Slowly but surely, Austin Roon is starting to understand the ebbs and flows of recruiting.
It all starts with the wild card, the one program willing to stick their neck out and lead the pack. You’re not crazy enough to jump off a bridge and fall 50 feet into the lake. Then one person does it, comes up safely and it doesn’t seem so scary. Suddenly everyone jumps.
That’s basically recruiting. One team offers a kid. Others follow.
And in the case of Austin Roon -- a 6-foot-3, 210-pound linebacker from Michigan who’s built like a brick wall and finds the ball like a magnet.
At the end of April, newly-hired defensive line coach Robert Rodriguez phoned Roon -- the Sun Devils first communication with the inside linebacker -- and offered him a scholarship.
“It was pretty unreal,” Roon said. “It’s crazy because they have a great staff with a lot of ex-NFL coaches and a lot of experience. Big-time team right there.”
ASU’s offer was the first power-five pickup for Roon. The Sun Devils jumped into the lake. And Roon thinks many more will do the same.
“Sometimes they’ll be hesitant to pull the trigger and then when one college, then others will come in a lot more often,” Roon said of his ASU offer.

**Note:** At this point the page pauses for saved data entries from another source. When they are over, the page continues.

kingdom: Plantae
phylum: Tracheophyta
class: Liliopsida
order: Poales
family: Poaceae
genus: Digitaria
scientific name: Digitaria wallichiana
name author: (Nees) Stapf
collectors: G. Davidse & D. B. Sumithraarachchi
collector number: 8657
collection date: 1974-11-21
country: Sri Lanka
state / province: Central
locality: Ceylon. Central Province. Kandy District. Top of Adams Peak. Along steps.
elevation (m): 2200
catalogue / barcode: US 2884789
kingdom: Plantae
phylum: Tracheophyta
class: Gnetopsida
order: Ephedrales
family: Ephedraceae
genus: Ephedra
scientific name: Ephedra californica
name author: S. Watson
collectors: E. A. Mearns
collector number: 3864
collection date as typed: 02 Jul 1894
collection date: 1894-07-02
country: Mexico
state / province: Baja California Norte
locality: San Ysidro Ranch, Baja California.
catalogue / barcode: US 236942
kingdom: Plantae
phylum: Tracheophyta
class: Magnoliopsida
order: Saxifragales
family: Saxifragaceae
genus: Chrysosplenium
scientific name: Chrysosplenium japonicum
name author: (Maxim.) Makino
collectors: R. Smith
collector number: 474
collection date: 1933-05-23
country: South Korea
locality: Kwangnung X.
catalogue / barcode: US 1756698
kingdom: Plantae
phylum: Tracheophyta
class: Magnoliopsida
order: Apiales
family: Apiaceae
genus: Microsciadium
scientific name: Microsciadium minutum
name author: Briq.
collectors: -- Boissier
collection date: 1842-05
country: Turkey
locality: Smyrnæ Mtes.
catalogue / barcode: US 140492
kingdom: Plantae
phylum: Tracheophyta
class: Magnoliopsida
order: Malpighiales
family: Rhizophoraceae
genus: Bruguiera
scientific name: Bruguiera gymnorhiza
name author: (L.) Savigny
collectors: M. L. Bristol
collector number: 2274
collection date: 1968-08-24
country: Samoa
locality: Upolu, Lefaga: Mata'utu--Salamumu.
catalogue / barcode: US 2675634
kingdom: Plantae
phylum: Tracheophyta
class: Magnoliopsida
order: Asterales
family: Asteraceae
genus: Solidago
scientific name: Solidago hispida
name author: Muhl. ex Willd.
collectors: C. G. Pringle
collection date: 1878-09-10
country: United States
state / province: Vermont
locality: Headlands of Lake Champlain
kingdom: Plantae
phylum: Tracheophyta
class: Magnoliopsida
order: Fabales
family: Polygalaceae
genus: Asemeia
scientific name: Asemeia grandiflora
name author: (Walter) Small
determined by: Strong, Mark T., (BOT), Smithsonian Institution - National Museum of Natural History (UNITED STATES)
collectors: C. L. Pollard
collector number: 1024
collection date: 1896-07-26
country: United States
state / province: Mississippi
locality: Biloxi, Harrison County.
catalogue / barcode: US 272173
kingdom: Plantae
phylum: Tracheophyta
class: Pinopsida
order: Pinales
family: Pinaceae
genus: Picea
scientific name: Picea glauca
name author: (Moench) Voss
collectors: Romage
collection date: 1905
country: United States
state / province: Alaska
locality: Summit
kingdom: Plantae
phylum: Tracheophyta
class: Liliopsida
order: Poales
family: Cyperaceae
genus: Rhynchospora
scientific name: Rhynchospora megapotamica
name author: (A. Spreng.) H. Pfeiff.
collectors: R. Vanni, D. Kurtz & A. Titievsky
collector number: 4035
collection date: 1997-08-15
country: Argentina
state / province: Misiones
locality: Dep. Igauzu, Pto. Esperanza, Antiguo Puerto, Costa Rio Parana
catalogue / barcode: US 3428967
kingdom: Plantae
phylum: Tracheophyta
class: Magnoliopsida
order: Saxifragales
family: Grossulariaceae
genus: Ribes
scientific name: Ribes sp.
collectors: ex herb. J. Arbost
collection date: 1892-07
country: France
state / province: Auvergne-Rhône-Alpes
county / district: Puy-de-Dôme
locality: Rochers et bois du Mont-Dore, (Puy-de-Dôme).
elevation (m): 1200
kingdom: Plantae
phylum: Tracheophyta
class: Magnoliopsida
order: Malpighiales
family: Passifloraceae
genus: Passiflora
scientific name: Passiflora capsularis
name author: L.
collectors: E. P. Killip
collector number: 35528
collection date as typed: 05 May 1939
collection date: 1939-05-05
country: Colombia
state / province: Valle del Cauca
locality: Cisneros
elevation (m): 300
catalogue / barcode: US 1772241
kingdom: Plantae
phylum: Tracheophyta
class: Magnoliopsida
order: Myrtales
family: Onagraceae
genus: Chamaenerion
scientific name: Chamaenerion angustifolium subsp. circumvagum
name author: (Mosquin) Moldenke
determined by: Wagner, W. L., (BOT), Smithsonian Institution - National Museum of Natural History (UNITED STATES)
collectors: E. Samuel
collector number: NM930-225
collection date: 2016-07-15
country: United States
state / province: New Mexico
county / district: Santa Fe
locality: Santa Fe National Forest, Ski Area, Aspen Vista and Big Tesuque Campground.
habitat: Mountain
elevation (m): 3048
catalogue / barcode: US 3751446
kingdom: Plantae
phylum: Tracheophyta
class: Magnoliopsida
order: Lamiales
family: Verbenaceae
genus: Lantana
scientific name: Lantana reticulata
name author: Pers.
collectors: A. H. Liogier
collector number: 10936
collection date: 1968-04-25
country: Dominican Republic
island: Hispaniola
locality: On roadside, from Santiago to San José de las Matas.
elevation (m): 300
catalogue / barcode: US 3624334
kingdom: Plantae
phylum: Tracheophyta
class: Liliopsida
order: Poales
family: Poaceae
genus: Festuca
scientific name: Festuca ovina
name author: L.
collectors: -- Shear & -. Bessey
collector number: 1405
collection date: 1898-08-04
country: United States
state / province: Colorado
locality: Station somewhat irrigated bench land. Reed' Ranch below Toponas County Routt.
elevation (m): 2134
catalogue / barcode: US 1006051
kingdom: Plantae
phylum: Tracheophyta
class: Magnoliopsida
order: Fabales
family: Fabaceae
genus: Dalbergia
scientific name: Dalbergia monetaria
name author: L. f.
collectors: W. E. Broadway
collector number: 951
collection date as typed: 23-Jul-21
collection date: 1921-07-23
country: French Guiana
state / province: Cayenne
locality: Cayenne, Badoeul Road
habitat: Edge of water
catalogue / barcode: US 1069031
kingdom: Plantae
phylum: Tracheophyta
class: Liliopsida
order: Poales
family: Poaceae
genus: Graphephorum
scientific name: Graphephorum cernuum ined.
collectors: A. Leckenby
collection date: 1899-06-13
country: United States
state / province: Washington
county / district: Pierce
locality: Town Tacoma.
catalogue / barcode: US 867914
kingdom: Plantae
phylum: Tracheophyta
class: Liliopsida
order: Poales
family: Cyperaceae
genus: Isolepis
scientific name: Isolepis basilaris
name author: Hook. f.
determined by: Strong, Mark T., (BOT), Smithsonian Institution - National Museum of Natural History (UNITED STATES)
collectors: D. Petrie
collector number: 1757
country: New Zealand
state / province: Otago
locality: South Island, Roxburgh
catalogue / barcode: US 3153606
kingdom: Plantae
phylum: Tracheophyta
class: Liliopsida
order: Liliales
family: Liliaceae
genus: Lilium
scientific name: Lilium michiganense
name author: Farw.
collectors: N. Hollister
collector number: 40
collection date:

“It was huge because the day after that, I got another one, started talking to some more coaches and it definitely helped widen my spectrum because Arizona is far from Michigan. I hope it opened up the doors to a lot of other places.”
Roon mentioned his other power-five offer. It was from Syracuse, the school former ASU defensive coordinator Tony White left Tempe for. It increased Roon’s prospects to a dozen and bumping his power-five offers to a pair.
“I think that’s always been my dream,” Roon said of playing in a power-five conference, “to get to the highest level of college football.”
Last season at Byron Center High in Michigan, Roon was a three-sport athlete letting in basketball, football and lacrosse. On the football field, the 6-foot-3, 210-pound, soon-to-be senior describes his game as an all-around linebacker.
“I play fast. I play physical,” Roon said. “I can get off blocks. I run sideline-to-sideline well. That’s what I think, or at least what people have told me.”
While Roon admitted he hasn’t been yet in too many conversations with the Sun Devil coaches, just given his offer came less than two weeks ago, he said right now a bundle of group-of-five schools like Western Michigan, Toledo, Eastern Michigan, as well as Syracuse out of the ACC, have been in contact.
But those schools, Roon admitted, don’t have the pro model.
“It’s definitely a great thing,” he said. “They have a lot of experience and have played with and coaches with the best of the best. They know how to make you that much better. And they played at the highest-level so they know how to get you there.”
And in his decision, Roon said proximity from his home in Michigan will be a nonfactor. Instead, he wants to fit the right fit, the best opportunity for him to succeed, and a place that feels like family.
“Obviously I want to be wanted, I want to be in constant contact with the coaches. I want to go to a family-type of a team where I feel like the players like their own kids,” Roon said of his recruiting wish-list. “I want to go to a campus that feels like home, somewhere that isn’t too crazy but somewhere I could see myself living for the next four years.”